> _TASK OBJECTIVE_
Write out the records below word for word, please.

> _DATA FOR THIS EXERCISE_
* * * *

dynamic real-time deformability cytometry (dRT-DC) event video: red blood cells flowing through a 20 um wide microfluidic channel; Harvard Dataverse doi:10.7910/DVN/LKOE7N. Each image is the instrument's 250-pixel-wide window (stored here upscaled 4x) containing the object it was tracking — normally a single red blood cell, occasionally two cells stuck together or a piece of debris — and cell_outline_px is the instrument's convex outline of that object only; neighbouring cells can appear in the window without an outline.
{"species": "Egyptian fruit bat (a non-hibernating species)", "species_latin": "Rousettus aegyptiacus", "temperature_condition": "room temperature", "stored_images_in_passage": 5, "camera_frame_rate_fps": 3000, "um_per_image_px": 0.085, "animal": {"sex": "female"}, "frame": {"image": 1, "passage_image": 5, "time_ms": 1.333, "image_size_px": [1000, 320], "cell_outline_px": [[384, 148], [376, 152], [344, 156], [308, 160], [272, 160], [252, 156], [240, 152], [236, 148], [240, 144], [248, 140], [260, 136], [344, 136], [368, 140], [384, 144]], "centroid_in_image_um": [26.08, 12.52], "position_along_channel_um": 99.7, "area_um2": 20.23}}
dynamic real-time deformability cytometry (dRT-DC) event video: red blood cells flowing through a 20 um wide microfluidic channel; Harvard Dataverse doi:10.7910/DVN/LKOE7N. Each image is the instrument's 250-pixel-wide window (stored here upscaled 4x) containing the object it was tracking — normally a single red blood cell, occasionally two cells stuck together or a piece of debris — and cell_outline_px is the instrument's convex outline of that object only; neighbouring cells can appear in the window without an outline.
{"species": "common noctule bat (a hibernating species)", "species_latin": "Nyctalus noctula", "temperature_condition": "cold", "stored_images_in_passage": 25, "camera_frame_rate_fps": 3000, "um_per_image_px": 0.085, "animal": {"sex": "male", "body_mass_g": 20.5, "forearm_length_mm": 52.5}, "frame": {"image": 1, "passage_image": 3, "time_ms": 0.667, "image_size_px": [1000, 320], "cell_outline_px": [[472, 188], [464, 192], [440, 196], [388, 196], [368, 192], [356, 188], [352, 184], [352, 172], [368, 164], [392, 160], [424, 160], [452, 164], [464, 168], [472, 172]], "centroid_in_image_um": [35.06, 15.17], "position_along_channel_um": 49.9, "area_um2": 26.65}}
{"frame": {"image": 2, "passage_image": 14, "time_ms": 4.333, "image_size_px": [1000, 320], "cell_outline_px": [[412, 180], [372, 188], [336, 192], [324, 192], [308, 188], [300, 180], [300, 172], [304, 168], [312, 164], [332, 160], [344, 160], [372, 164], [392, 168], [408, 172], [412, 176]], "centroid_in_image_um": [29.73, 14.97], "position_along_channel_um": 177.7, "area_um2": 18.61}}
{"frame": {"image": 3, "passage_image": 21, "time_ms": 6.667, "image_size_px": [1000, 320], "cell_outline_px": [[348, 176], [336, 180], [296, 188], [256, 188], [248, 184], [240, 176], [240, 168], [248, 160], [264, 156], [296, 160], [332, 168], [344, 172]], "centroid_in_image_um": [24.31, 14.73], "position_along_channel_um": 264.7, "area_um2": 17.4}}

* * * *

> _SOLUTION TO THIS TASK_
dynamic real-time deformability cytometry (dRT-DC) event video: red blood cells flowing through a 20 um wide microfluidic channel; Harvard Dataverse doi:10.7910/DVN/LKOE7N. Each image is the instrument's 250-pixel-wide window (stored here upscaled 4x) containing the object it was tracking — normally a single red blood cell, occasionally two cells stuck together or a piece of debris — and cell_outline_px is the instrument's convex outline of that object only; neighbouring cells can appear in the window without an outline.
{"species": "Egyptian fruit bat (a non-hibernating species)", "species_latin": "Rousettus aegyptiacus", "temperature_condition": "room temperature", "stored_images_in_passage": 5, "camera_frame_rate_fps": 3000, "um_per_image_px": 0.085, "animal": {"sex": "female"}, "frame": {"image": 1, "passage_image": 5, "time_ms": 1.333, "image_size_px": [1000, 320], "cell_outline_px": [[384, 148], [376, 152], [344, 156], [308, 160], [272, 160], [252, 156], [240, 152], [236, 148], [240, 144], [248, 140], [260, 136], [344, 136], [368, 140], [384, 144]], "centroid_in_image_um": [26.08, 12.52], "position_along_channel_um": 99.7, "area_um2": 20.23}}
dynamic real-time deformability cytometry (dRT-DC) event video: red blood cells flowing through a 20 um wide microfluidic channel; Harvard Dataverse doi:10.7910/DVN/LKOE7N. Each image is the instrument's 250-pixel-wide window (stored here upscaled 4x) containing the object it was tracking — normally a single red blood cell, occasionally two cells stuck together or a piece of debris — and cell_outline_px is the instrument's convex outline of that object only; neighbouring cells can appear in the window without an outline.
{"species": "common noctule bat (a hibernating species)", "species_latin": "Nyctalus noctula", "temperature_condition": "cold", "stored_images_in_passage": 25, "camera_frame_rate_fps": 3000, "um_per_image_px": 0.085, "animal": {"sex": "male", "body_mass_g": 20.5, "forearm_length_mm": 52.5}, "frame": {"image": 1, "passage_image": 3, "time_ms": 0.667, "image_size_px": [1000, 320], "cell_outline_px": [[472, 188], [464, 192], [440, 196], [388, 196], [368, 192], [356, 188], [352, 184], [352, 172], [368, 164], [392, 160], [424, 160], [452, 164], [464, 168], [472, 172]], "centroid_in_image_um": [35.06, 15.17], "position_along_channel_um": 49.9, "area_um2": 26.65}}
{"frame": {"image": 2, "passage_image": 14, "time_ms": 4.333, "image_size_px": [1000, 320], "cell_outline_px": [[412, 180], [372, 188], [336, 192], [324, 192], [308, 188], [300, 180], [300, 172], [304, 168], [312, 164], [332, 160], [344, 160], [372, 164], [392, 168], [408, 172], [412, 176]], "centroid_in_image_um": [29.73, 14.97], "position_along_channel_um": 177.7, "area_um2": 18.61}}
{"frame": {"image": 3, "passage_image": 21, "time_ms": 6.667, "image_size_px": [1000, 320], "cell_outline_px": [[348, 176], [336, 180], [296, 188], [256, 188], [248, 184], [240, 176], [240, 168], [248, 160], [264, 156], [296, 160], [332, 168], [344, 172]], "centroid_in_image_um": [24.31, 14.73], "position_along_channel_um": 264.7, "area_um2": 17.4}}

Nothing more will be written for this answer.